3.9 Uit rechtspraak van het EHRM valt af te leiden dat de hoofdregel dat een verzoeker op een verzoek tot wraking dient te worden gehoord alleen geldt indien sprake is van een wrakingsverzoek dat - in de bewoordingen van het EHRM - "does not immediately appear to be manifestly devoid of merit". Nu hier sprake is van een verzoek waarvan onmiddellijk duidelijk is dat het van elke grond ontbloot is omdat het is gericht tegen personen die niet kunnen worden gewraakt, dan wel niet voldoet aan de eisen die aan een dergelijk verzoek worden gesteld, kan een mondelinge behandeling van het verzoek dan ook achterwege blijven.

3.10 Nu het middel van wraking door verzoeker lichtvaardig, immers zonder enige kenbare relevante grondslag is ingezet, is naar het oordeel van de Wrakingskamer sprake van misbruik van procesrecht.

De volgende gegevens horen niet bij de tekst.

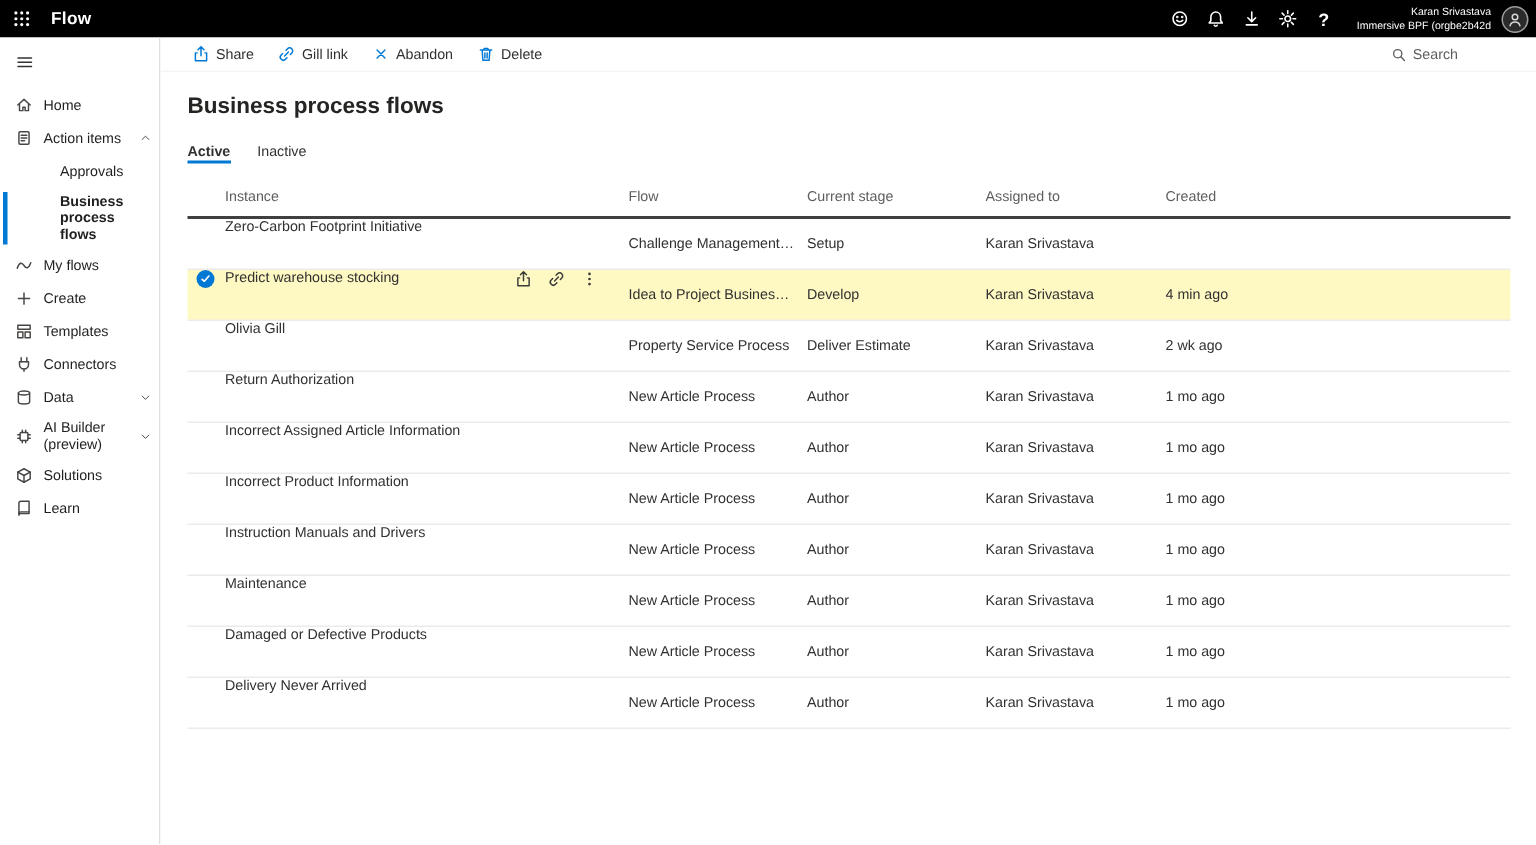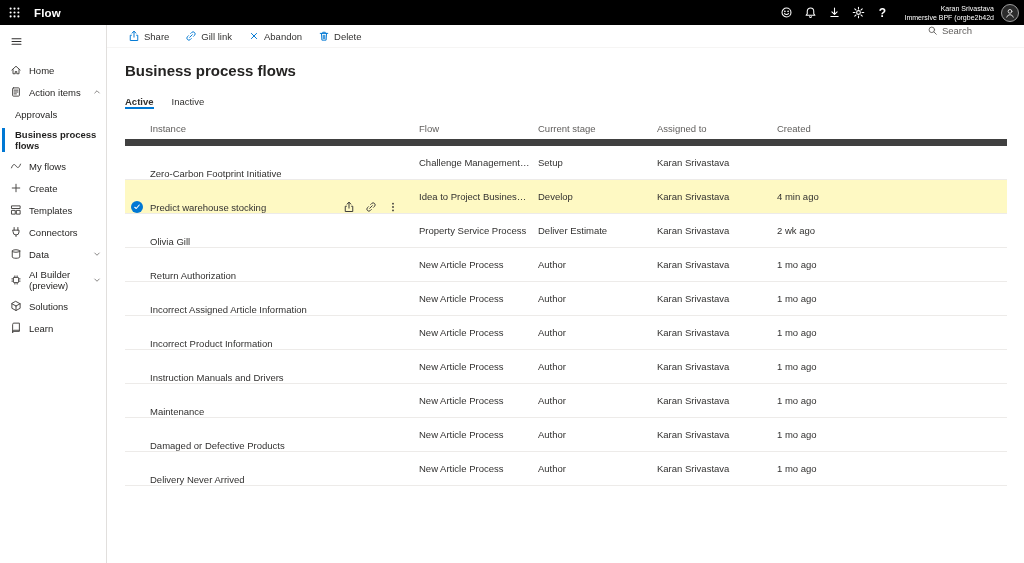--- a/index.html
+++ b/index.html
@@ -31,7 +31,7 @@
   .nav-chevron{width:8px !important;height:8px !important;color:#605e5c;margin-left:3px;margin-right:0 !important}
 
   .main{flex:1;display:flex;flex-direction:column;background:#fff;min-width:0}
-  .commandbar{height:23px;display:flex;padding-left:21px;position:relative;flex:none;border-bottom:1px solid #f6f5f4}
+  .commandbar{height:23px;display:flex;align-items:center;padding-left:21px;position:relative;flex:none;border-bottom:1px solid #f6f5f4}
   .cmd-row{display:flex;align-items:center}
   .cmd-btn{display:flex;align-items:center;margin-right:16px;font-size:9.5px;color:#323130;cursor:pointer}
   .cmd-btn .icon{width:12px;height:12px;color:#0078d4;margin-right:4px}

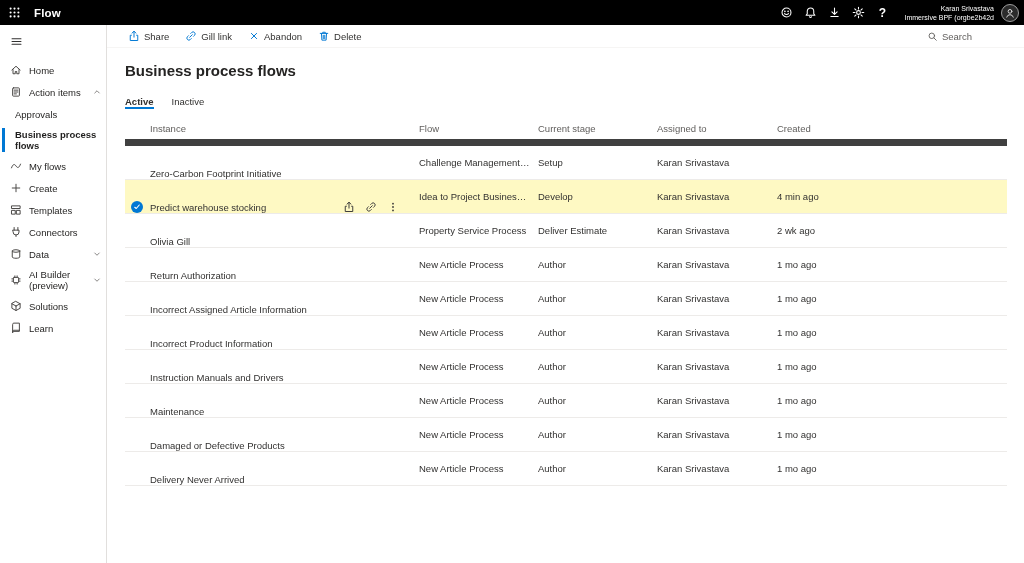--- a/index.html
+++ b/index.html
@@ -24,7 +24,7 @@
   .nav{margin-top:4px}
   .nav-item{display:flex;align-items:center;min-height:22px;padding:4px 5px 4px 10px;font-size:9.5px;color:#201f1e;position:relative;cursor:pointer}
   .nav-item .icon{width:12px;height:12px;color:#484644;margin-right:7px}
-  .nav-item.child{padding-left:15px}
+  .nav-item.child{padding-left:40px}
   .nav-item.selected{font-weight:bold}
   .nav-item.selected::before{content:"";position:absolute;left:2px;top:3px;bottom:3px;width:2.5px;background:#0078d4}
   .nav-label{flex:1;line-height:11px}

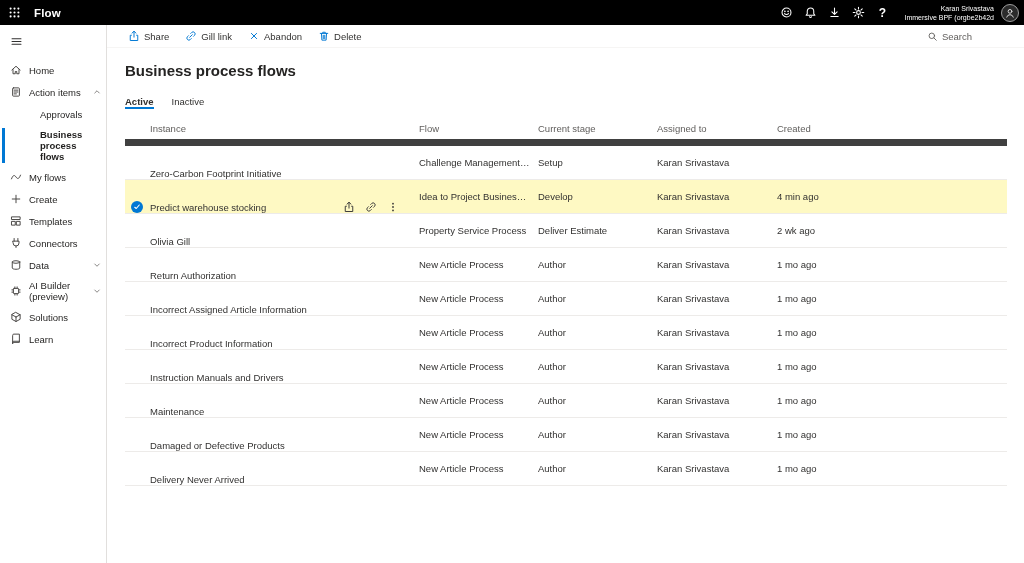--- a/index.html
+++ b/index.html
@@ -46,7 +46,7 @@
 
   .table{margin-top:9px}
   .trow{display:grid;grid-template-columns:294px 119px 119px 120px 1fr;align-items:center}
-  .thead{height:28px;color:#605e5c;font-size:9.5px;border-bottom:7px solid #404040}
+  .thead{height:28px;color:#605e5c;font-size:9.5px;border-bottom:2px solid #404040}
   .thead .cell:first-child{padding-left:25px}
   .row{height:34px;font-size:9.5px;color:#323130;border-bottom:1px solid #edebe9;cursor:pointer}
   .row.selected{background:#fef9c3}

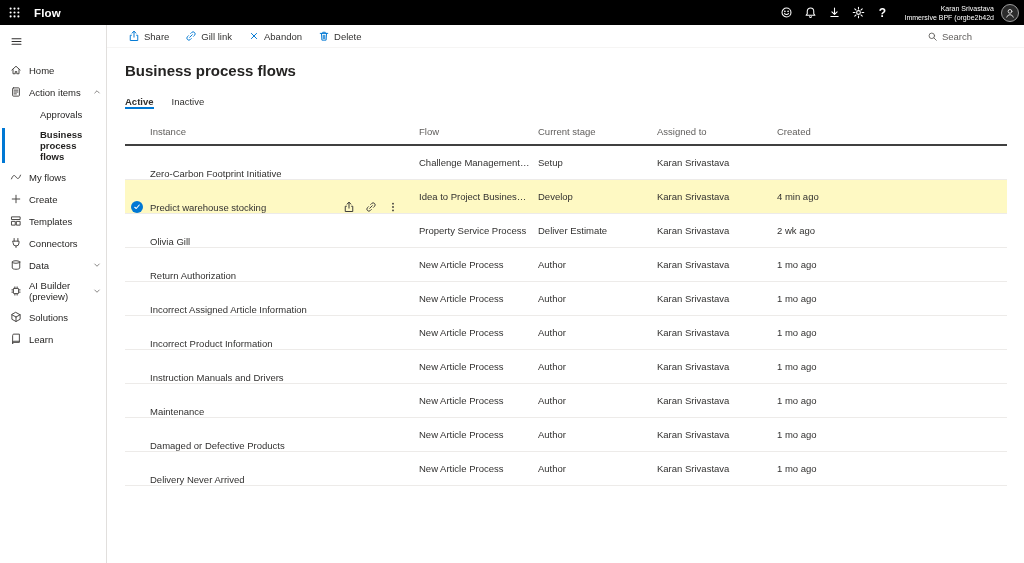--- a/index.html
+++ b/index.html
@@ -51,7 +51,7 @@
   .row{height:34px;font-size:9.5px;color:#323130;border-bottom:1px solid #edebe9;cursor:pointer}
   .row.selected{background:#fef9c3}
   .cell{overflow:hidden;white-space:nowrap;text-overflow:ellipsis;padding-right:8px}
-  .inst-cell{display:flex;align-items:flex-end;padding-left:6px;height:100%}
+  .inst-cell{display:flex;align-items:flex-start;padding-left:6px;height:100%}
   .inst-text{overflow:hidden;text-overflow:ellipsis;white-space:nowrap}
   .check-spacer{width:12px;height:12px;margin-right:7px;flex:none}
   .check-circle{width:12px;height:12px;border-radius:50%;background:#0078d4;color:#fff;display:flex;align-items:center;justify-content:center;margin-right:7px;flex:none;cursor:pointer}

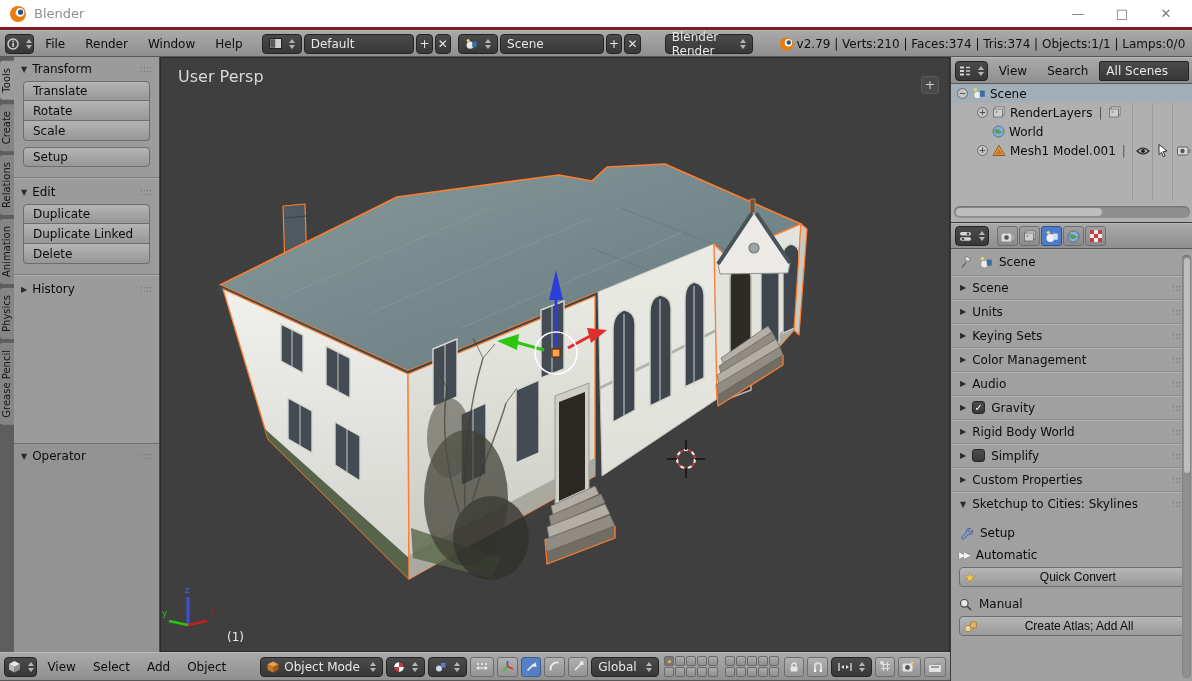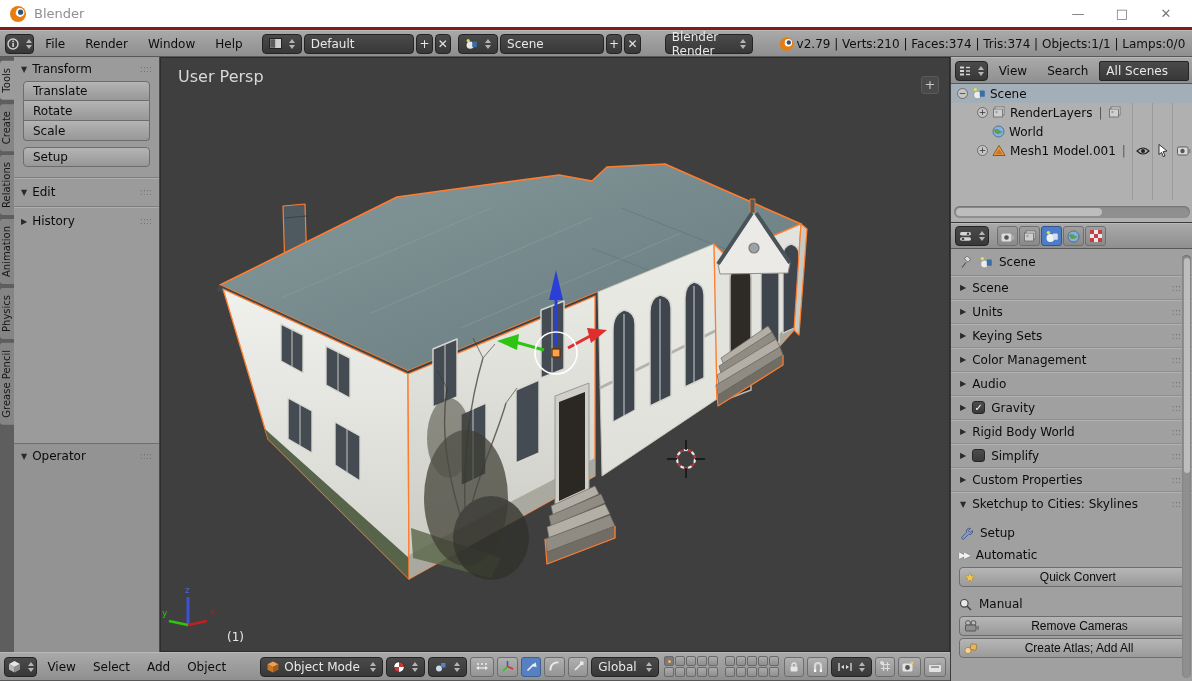--- a/index.html
+++ b/index.html
@@ -212,6 +212,11 @@
         <span class="tri">▼</span>
         <span>Edit</span>
         <span class="grip">::::</span>
+      </div>
+      <div class="btncol">
+        <button class="sbtn grp-top">Duplicate</button>
+        <button class="sbtn grp-mid">Duplicate Linked</button>
+        <button class="sbtn grp-bot">Delete</button>
       </div>
       <div class="divline"></div>
       <div class="panelhead">

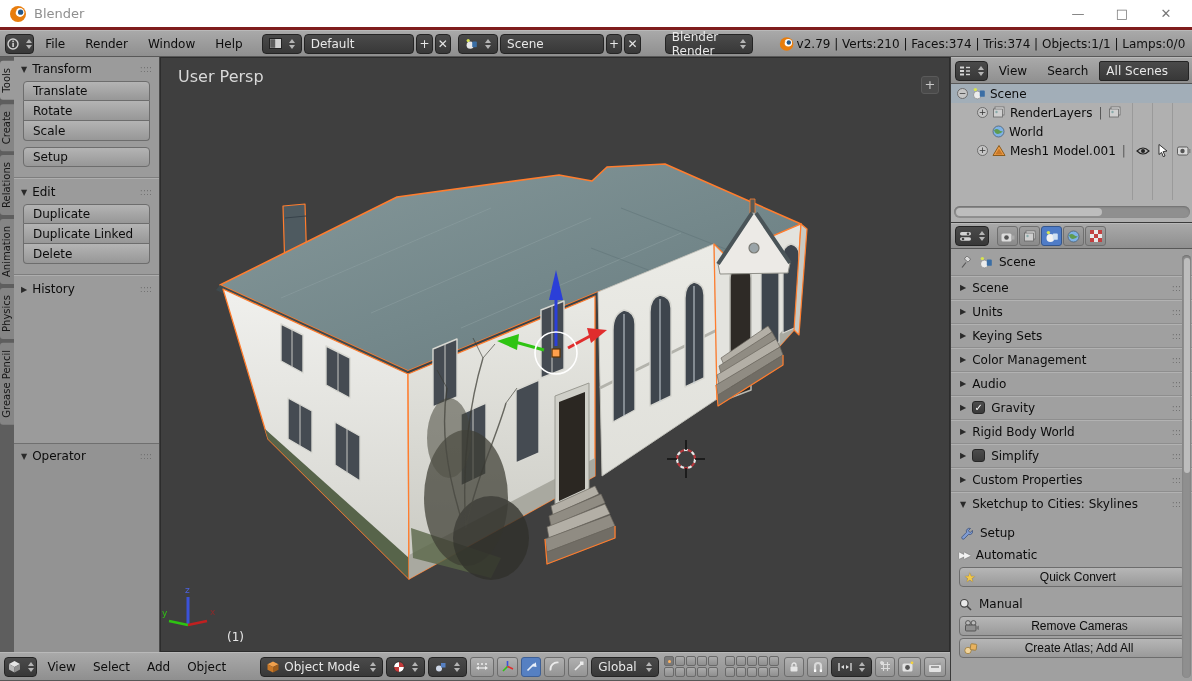--- a/index.html
+++ b/index.html
@@ -777,15 +777,6 @@
           </svg>
           <span>Manual</span>
         </div>
-        <button class="pbtn" style="margin-bottom:2px">
-          <svg class="ic" width="15" height="12" viewBox="0 0 15 12">
-            <circle cx="4" cy="3" r="2.4" fill="#bbb" stroke="#444" stroke-width="0.8"></circle>
-            <circle cx="9.5" cy="3" r="2.4" fill="#bbb" stroke="#444" stroke-width="0.8"></circle>
-            <rect x="1.5" y="5" width="10.5" height="6" rx="1" fill="#8f8f8f" stroke="#444" stroke-width="0.8"></rect>
-            <polygon points="12,7 15,5.5 15,10 12,8.8" fill="#777"></polygon>
-          </svg>
-          <span class="blabel">Remove Cameras</span>
-        </button>
         <button class="pbtn">
           <svg class="ic" width="14" height="13" viewBox="0 0 14 13">
             <circle cx="4" cy="8.5" r="3.2" fill="#f2d49a" stroke="#9a7a3a" stroke-width="0.8"></circle>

Daarbij wordt meegewogen dat de kamer bestaat uit negen leden rechterlijke macht en zes leden gerechtsdeurwaarders. Nu door verzoeker alle leden van de kamer zijn gewraakt en een verzoek tot wraking dient te worden behandeld door leden van de kamer die niet met de behandeling van klachten van verzoeker zijn belast, dient dit patroon te worden doorbroken. Dit om te voorkomen dat lopende tuchtprocedures stil komen te liggen.

3.11 De kamer zal daarom op grond van artikel 37 lid 13 van de Gerechtsdeurwaarderswet juncto artikel 515 lid 4 Wetboek van Strafvordering om die reden bepalen dat een volgend verzoek tot wraking van verzoeker gericht tegen leden van de kamer belast met de behandeling van de zaak waarin het onderhavige verzoek is gedaan, niet in behandeling zal worden genomen.

4. Op grond van het voorgaande wordt beslist als volgt.

BESLISSING

De wrakingskamer van de kamer voor gerechtsdeurwaarders:

-        verklaart verzoeker niet-ontvankelijk in zijn verzoek;

-        bepaalt dat een volgend verzoek tot wraking van verzoeker gericht tegen leden van de kamer belast met de behandeling van de zaak waarin het onderhavige verzoek is gedaan, niet in behandeling zal worden genomen..

Aldus gegeven door mr. L. Voetelink, voorzitter, mr. W.M. de Vries en mr. J.M. Wisseborn, leden en uitgesproken ter openbare terechtzitting van 17 oktober 2018 in tegenwoordigheid van de secretaris.

Tegen deze beslissing staat geen rechtsmiddel open.